Soltanto una Ue coesa può fronteggiare Usa e Dragone: quali rischi corriamo
Eurolandia si trova ad affrontare l’ennesima sfida economica che ha e avrà forti ripercussioni sul sistema sociale, mi riferisco alle importazioni dalla Cina e all’assoggettamento delle merci nello specifico le auto - in entrata con un dazio del 35% che va addizionato al precedente 10%.
È bene ricordare, in merito al tema dazi, che gli Usa applicano una percentuale del 100%, pur avendo le auto cinesi un’incidenza inferiore a quella che hanno rispetto al mercato Ue. Non c’è quindi da stupirsi se anche il Vecchio Continente applica - e parimenti subirà dazi - le cui reciproche incidenze sul import-export dovranno essere valutate solo successivamente alla reale dimensione delle merci. Per quel che attiene all’auto potrebbe rivelarsi un boomerang se la patria di Mao riuscisse e realizzare fabbriche “cacciavite” ovvero dell’assemblaggio delle vetture realizzate in Cina e formattate in Italia.

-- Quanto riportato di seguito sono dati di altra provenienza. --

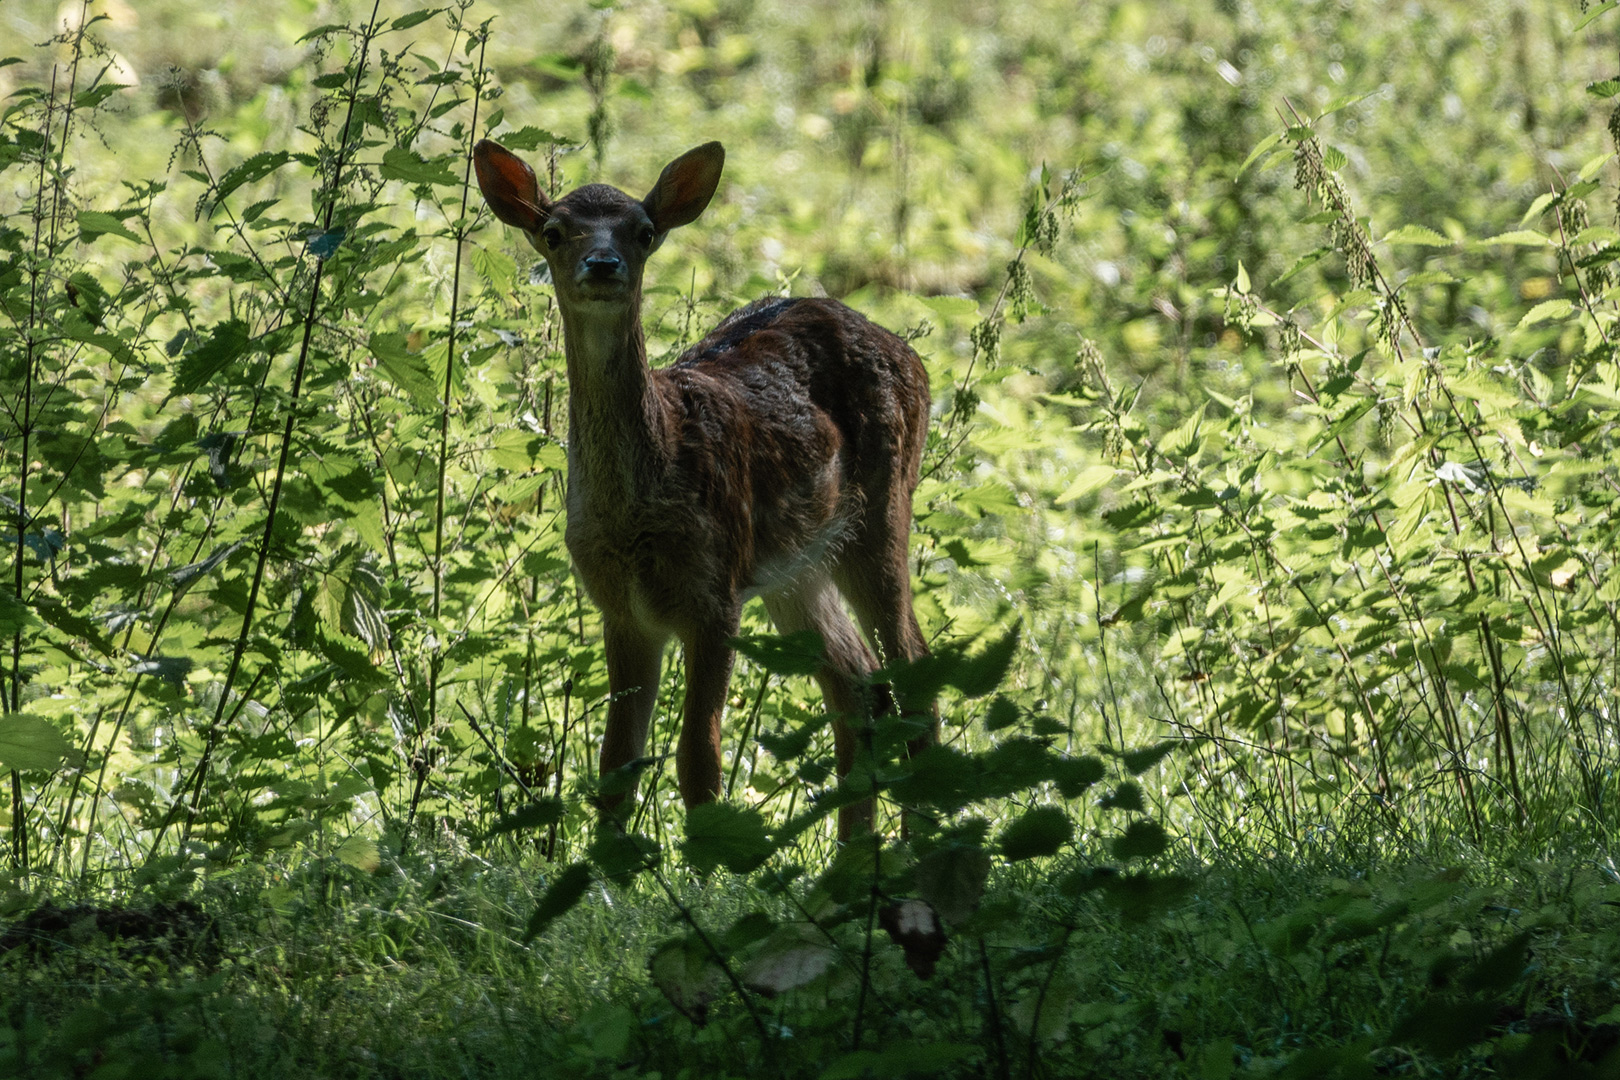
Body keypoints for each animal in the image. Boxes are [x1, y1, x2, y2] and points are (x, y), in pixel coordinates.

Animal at [473, 139, 939, 841]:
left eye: (643, 231)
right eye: (553, 232)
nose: (603, 264)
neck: (641, 503)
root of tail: (912, 357)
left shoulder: (714, 592)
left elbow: (699, 758)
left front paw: (709, 858)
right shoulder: (620, 608)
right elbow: (615, 764)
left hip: (882, 511)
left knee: (915, 673)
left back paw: (921, 843)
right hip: (796, 566)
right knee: (860, 683)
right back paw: (857, 849)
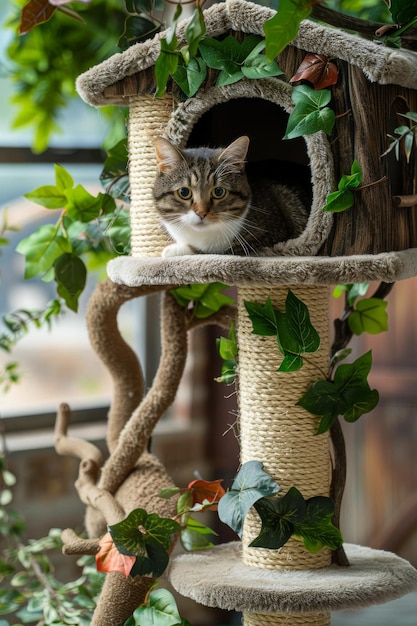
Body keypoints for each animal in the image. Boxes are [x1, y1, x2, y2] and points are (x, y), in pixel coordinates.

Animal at [153, 135, 308, 256]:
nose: (202, 213)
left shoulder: (271, 235)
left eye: (219, 192)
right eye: (184, 192)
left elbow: (221, 250)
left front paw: (175, 250)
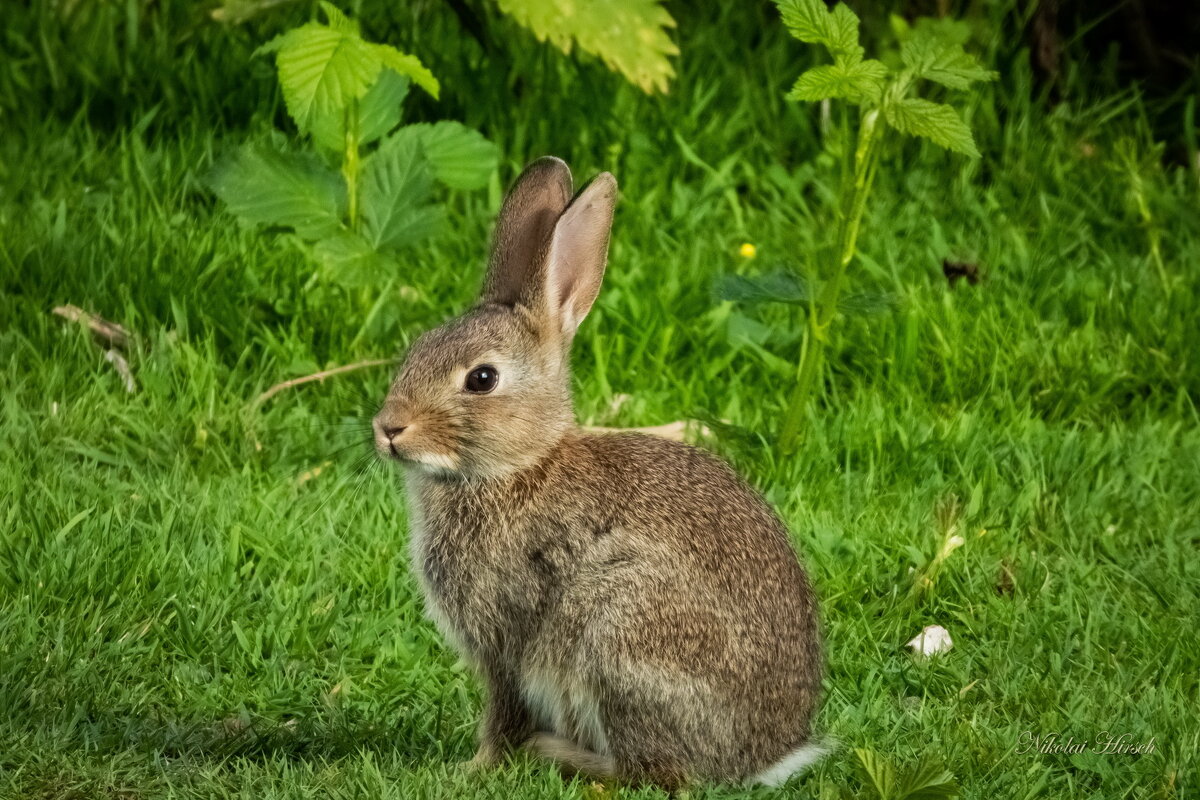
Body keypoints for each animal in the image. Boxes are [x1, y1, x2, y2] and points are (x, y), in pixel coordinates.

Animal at [372, 155, 825, 786]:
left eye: (481, 379)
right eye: (415, 351)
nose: (389, 428)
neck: (519, 467)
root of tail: (764, 758)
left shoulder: (505, 644)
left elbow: (503, 713)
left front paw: (474, 768)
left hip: (621, 634)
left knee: (652, 772)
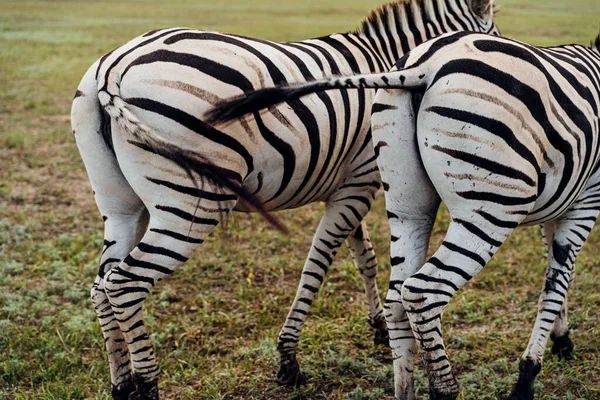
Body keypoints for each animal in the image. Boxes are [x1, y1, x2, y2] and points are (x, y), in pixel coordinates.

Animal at [71, 1, 496, 398]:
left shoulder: (348, 184)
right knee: (124, 284)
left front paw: (377, 326)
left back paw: (121, 383)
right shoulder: (359, 182)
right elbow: (317, 265)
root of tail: (114, 65)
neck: (387, 63)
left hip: (120, 206)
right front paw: (289, 358)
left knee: (101, 285)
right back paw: (146, 385)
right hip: (190, 204)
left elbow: (365, 258)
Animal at [205, 31, 600, 400]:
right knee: (424, 291)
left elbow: (555, 270)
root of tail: (423, 66)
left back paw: (404, 387)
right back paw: (445, 388)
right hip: (491, 206)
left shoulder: (561, 204)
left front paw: (560, 338)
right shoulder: (587, 201)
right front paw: (528, 375)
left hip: (407, 203)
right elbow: (556, 282)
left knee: (397, 298)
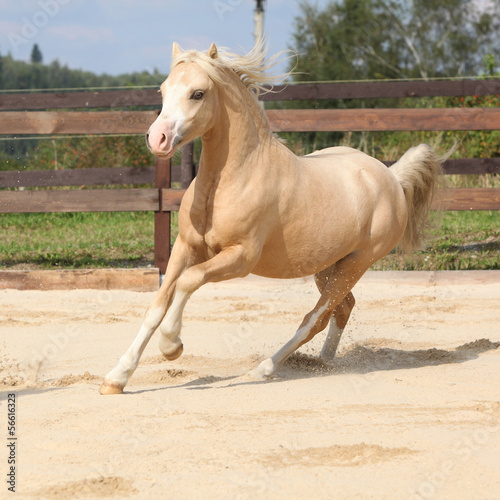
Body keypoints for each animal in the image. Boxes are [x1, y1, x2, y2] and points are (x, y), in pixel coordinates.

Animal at [98, 43, 442, 394]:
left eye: (198, 93)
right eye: (164, 90)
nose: (158, 139)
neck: (233, 178)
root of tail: (391, 177)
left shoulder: (240, 257)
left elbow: (189, 280)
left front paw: (172, 346)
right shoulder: (185, 247)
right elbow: (157, 305)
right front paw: (116, 378)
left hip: (356, 264)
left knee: (315, 318)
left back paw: (263, 369)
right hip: (327, 265)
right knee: (342, 309)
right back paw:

Il caso Volvo, marchio storico svedese passato in mani cinese, i cui prodotti sono in parte ancora realizzati in Svezia, in parte in Cina e in parte negli stessi Usa, consente di capire che nè noi, nè gli statunitensi potremmo applicare dazi in ragione delle fabbriche prodotto degli Usa in grado di esportare nella stessa Europa.
D’altronde la disparità di costo tra le auto di qualunque motorizzazione realizzate in Cina e quelle in Europa, e/o negli States, è superiore di una percentuale che oscilla tra un minimo del 50% e il doppio, grazie al contributo dello Stato cinese che hanno ricevuto. Diventa indispensabile porre un freno all’importazione, ma parimenti definire una governance Ue in grado di produrre a condizioni più favorevoli, ottenere sostegno comunitario paritetico e allargare il confine delle produzioni agli accessori specie delle componenti elettroniche - leggasi microchip- da produrre in Eurolandia. Serve una crescita comunitaria, che porti a un rafforzamento nei mercati chiave, e derivi da comparti manifatturieri e finanziari più integrati e competitivi, in modo da riuscire a crear valore per tutto il sistema socio economico-comunitario.
Eurolandia non solo deve fronteggiare la concorrenza di Cina e paesi limitrofi, e in un futuro sempre più prossimo pure dell’India, ma anche del suo miglior alleato, gli Usa, che però è anche un grande competitor che supporta l’attrattività Ue con flussi turistici ad alto potere d’acquisto e che negli ultimi 12 mesi per Italia e Francia ha rappresentato una componente essenziale per sostenere il pil. Quindici anni fa Usa ed Eurozona avevano un pil equivalente, ora quello di Eurolandia è di circa 15 trilioni di dollari, quello Usa è poco inferiore al doppio. Un ulteriore dato sconfortante riguarda la popolazione, quella dell’Ue è di 450 milioni, rispetto ai 340 milioni degli Stati Uniti, eppure realizza il doppio.
Puntare a recuperare parte del divario è possibile, ma oggi nessuna nazione Ue è in grado di esprimere appieno il suo potenziale senza il successo comunitario. Il livello nazionale è importante, ma senza un forte quadro europeo sovra ordinato non potrà essere raggiunto compiutamente il suo potenziale. Le nazioni Ue devono lavorare insieme, senza farsi concorrenza, e farlo in maniera concreta così da rimuovere le barriere che ne impediscono la crescita, tra cui spiccano la differente fiscalità e il modello sociale di quiescenza, che vanno resi omogenei. Solo così si potrà realizzare una Ue forte, competitiva e coesa.